** Opening MATERIALS PROVIDED block **

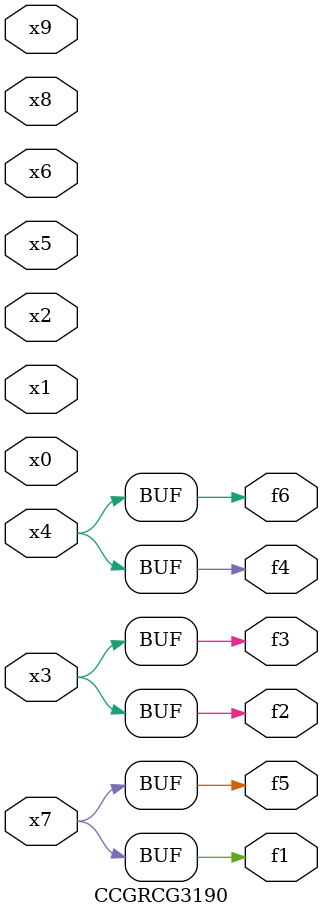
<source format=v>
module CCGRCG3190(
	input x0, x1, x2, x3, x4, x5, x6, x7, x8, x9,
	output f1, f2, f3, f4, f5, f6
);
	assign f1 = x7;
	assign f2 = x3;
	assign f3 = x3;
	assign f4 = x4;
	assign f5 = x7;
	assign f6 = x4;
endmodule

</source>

** Closing MATERIALS PROVIDED block **

- **ASSIGNMENT**
For each record above, write out every line exactly and skip the pictures.

- **ANSWER BOX**
<source format=v>
module CCGRCG3190(
	input x0, x1, x2, x3, x4, x5, x6, x7, x8, x9,
	output f1, f2, f3, f4, f5, f6
);
	assign f1 = x7;
	assign f2 = x3;
	assign f3 = x3;
	assign f4 = x4;
	assign f5 = x7;
	assign f6 = x4;
endmodule

</source>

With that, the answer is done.